The word “spin” has been officially trademarked since the late 1990’s. Which means a billion dollar company like Peloton is not allowed to use that word in promotions the way they feel they should be able to.

So, they are fighting to get the patent cancelled, and have already filed an appeal with the U.S. Patent and Trademark Office’s Trademark Trial and Appeal Board.

Mad Dogg Athletics owns the patents to both spin and “spinning.”  Peloton is trying to make the argument that “spin class and spin bike are part of the fitness lexicon.”   

In essence, Peloton believes the words are generic terms that describe a particular type of exercise bike and class.

Let’s just say Mad Dogg disagrees. They’ve already gone to court and sued Peloton, claiming that the Peloton products actually infringe on their bike patents they’ve attained. That is what some believe caused Peloton to fight back against Mad Dogg, in fact Bloomberg called Peloton’s actions to reverse the patents “retaliatory.”

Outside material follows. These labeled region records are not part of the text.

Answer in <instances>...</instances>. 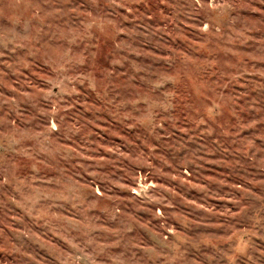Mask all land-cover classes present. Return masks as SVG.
Here are the masks:
<instances>
[{"label":"rangeland","instance_id":"rangeland-1","mask_svg":"<svg viewBox=\"0 0 264 264\" xmlns=\"http://www.w3.org/2000/svg\"><path fill=\"white\" fill-rule=\"evenodd\" d=\"M0 264H264V0H0Z\"/></svg>","mask_w":264,"mask_h":264}]
</instances>
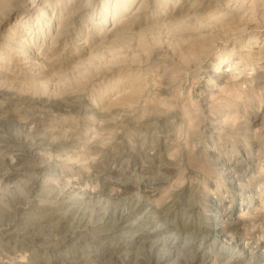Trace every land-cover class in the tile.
<instances>
[{"label":"rangeland","instance_id":"rangeland-1","mask_svg":"<svg viewBox=\"0 0 264 264\" xmlns=\"http://www.w3.org/2000/svg\"><path fill=\"white\" fill-rule=\"evenodd\" d=\"M221 1L200 0L177 26L158 24L162 7L152 4L149 28L109 40L76 73L73 63L37 79V65L6 73L7 56L27 51L7 25L0 264H63L102 252L101 237L108 248L130 243L122 256L135 264L169 252L173 260L197 256L195 264H264V0ZM222 4L231 6L206 22ZM49 215V226L64 218L86 241L45 234L25 244L6 232L19 219ZM103 263L119 264L110 256Z\"/></svg>","mask_w":264,"mask_h":264},{"label":"bare ground","instance_id":"bare-ground-1","mask_svg":"<svg viewBox=\"0 0 264 264\" xmlns=\"http://www.w3.org/2000/svg\"><path fill=\"white\" fill-rule=\"evenodd\" d=\"M199 2L200 0H0V39L3 40L1 38V35H4L3 32L8 35L9 34L8 32L11 31V30L10 31L6 30L7 25H13L14 23L16 26L15 28L19 30L18 32L19 43L23 49L27 50L25 53H23L21 57L16 53H10V54L8 53L9 55L7 57L10 56V59L8 60L9 68L7 66L6 73H9L10 75L13 76L16 75L15 72L16 70L21 69L22 63L27 68H31L34 65L39 66V69L37 67L39 73L33 75V78L36 79L42 78L43 76H46L56 71H58V73H62L64 70H67L73 63H75L76 65L74 66L76 73L83 68L82 64L85 61H83L82 58H87L86 60H90L89 59L90 57L91 58L93 56L98 57L96 55L97 51L100 48H102L103 45H105L106 42H108L109 40L114 38H119V40H121L119 36H123L126 35L127 33H131L133 32L134 28H140L142 27V25H145L147 28H149V25L151 24L148 23L150 18L149 12L151 13L150 10L152 9V7H154L152 6V4H157L162 7L160 8L162 9V13L164 14V16H163V20L160 21V23L158 24L164 25L171 23L173 24L175 23L176 19L179 18L184 19V17L187 18L192 16L193 14L196 13L195 8ZM221 2L222 1L220 0V3ZM223 4L221 6L216 5L214 7L215 8L214 11L216 12L215 13L213 12V14L210 13L211 15L210 16L208 15L207 16L208 18L205 21L206 22L208 21L210 22V20L217 21L221 17L219 16V14H222L221 12L222 10H224L223 8L226 7L227 5L231 6V4L233 3L231 2V4H225L226 6H223ZM235 5L237 4L235 3ZM235 7L237 8V6ZM207 8L209 7L204 6V8L202 9H207ZM202 9H200V12L202 11ZM142 21L143 22L145 21V23H143ZM200 21L201 24L205 22V21L202 22V20ZM179 24L180 23L176 24V26ZM195 24L193 26H195ZM189 25L191 24L189 23ZM171 28H174V26H172ZM202 28H204V26H202ZM186 29H189V27ZM190 30L192 31V29ZM149 31L150 30H148V32ZM131 38L134 37L132 36ZM124 40L125 38H123L122 42H127V40L125 41ZM125 44L127 46V43ZM122 45L124 44L122 43ZM126 46L123 47L125 48ZM113 47H115V45ZM124 48L122 49L123 51ZM156 48H160V47L158 46ZM154 49L155 48H153V52ZM155 52H157V50ZM149 54L151 55V52ZM258 54L261 55L262 52H258ZM63 57H65L64 60ZM43 64H46L48 66V69L44 68ZM2 71L3 68L2 65H0V73ZM0 75H2V73ZM103 175H106V177L112 176L113 171L111 170L108 172L104 171ZM133 190L134 188L132 187L123 188V191L124 192L126 191L127 193H130ZM135 207L137 208V205ZM135 209L132 210V213H135V211L137 210ZM22 212L26 213V210L23 209ZM121 217L123 219L124 214ZM41 218L42 219H36V221H32V222L28 221L27 218L25 219L22 218L23 220L19 219L20 221L16 222V224L13 223V225L8 226V228H6V232L14 233L19 239V241L25 244L40 243L41 241H44L43 237L45 234H51L53 236H55L56 234L59 235L64 234V239L66 243L69 242V244L70 243L82 244L83 242L86 241V237L84 236V234L77 232L75 229H72V227L67 224V220H65L64 218L58 219V222L55 223L58 224L57 227H55L56 226L55 224L53 227L49 226L54 221V220L52 221L53 215L52 216L49 215L45 217L43 216ZM110 218L112 217L104 216L102 218L103 220L102 225H104V227L110 225V222H108ZM78 225H81V220L78 222ZM218 231L219 229L218 230L213 229L210 231V233L213 234L223 233V231L221 230H220L221 232ZM151 235H153V233L145 234L143 238H149ZM143 238L140 237V239ZM105 240L106 238L101 237L100 241L95 242V245H98V247L101 248L102 246V250H103L102 252L98 251L97 253H92L91 251H89L85 257L82 256L77 259L75 258L74 260H70L63 264H95V263L101 264L105 260H107L109 256L110 258L112 257L113 259H116L119 264H135L132 258L133 256L131 257L130 254H126L125 257L124 254L122 256L123 249L126 246H129L130 243H126L125 242L126 240L123 241L118 239L116 240L114 245H111L108 248V247H104V245L106 244ZM156 250L158 249L156 248L155 251ZM196 257L197 256H195L192 261L187 259L173 260L172 253L169 252L166 253L164 256L157 258V260H155L153 264H167V263L169 264L172 261L173 264H195L194 261ZM259 258H261V260L264 261L263 255H260ZM142 263H146V262L144 261Z\"/></svg>","mask_w":264,"mask_h":264}]
</instances>
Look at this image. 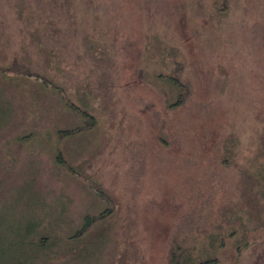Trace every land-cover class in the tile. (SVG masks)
Masks as SVG:
<instances>
[{"label":"rangeland","instance_id":"obj_1","mask_svg":"<svg viewBox=\"0 0 264 264\" xmlns=\"http://www.w3.org/2000/svg\"><path fill=\"white\" fill-rule=\"evenodd\" d=\"M0 68V264H264V0H0Z\"/></svg>","mask_w":264,"mask_h":264},{"label":"trees","instance_id":"obj_2","mask_svg":"<svg viewBox=\"0 0 264 264\" xmlns=\"http://www.w3.org/2000/svg\"><path fill=\"white\" fill-rule=\"evenodd\" d=\"M55 6H56V4H54L50 10L54 9ZM9 68L13 72H16V71L22 72V70L25 69V68L21 67V65L17 64V62L14 60V58H13V61L11 62V65ZM3 70H5V69L0 68V72H3ZM94 221H96V218L94 219V218L87 217L86 220L84 221L85 223L83 225L84 226L83 229L86 227L92 226ZM205 263H207V260L201 261L198 264H205ZM170 264H194V263H192V261L190 259V255H189V253H187V250H181L180 248H178L175 251H172L171 257H170Z\"/></svg>","mask_w":264,"mask_h":264}]
</instances>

Bloomberg pointed out that Peloton has some precedent in their favor, and there have been some very high-profile examples of words that lost their protective status when they entered common usage as product categories.  Two examples they listed were “murphy bed” and “escalator.”

The bottom line is for now, Mad Dogg owns exclusive rights to those words, and they aren’t budging.  They even have a page on their website that tells potential users of the words spin and spinning what they can and cannot do.

This is a case that if you follow it too closely will literally make your head spin.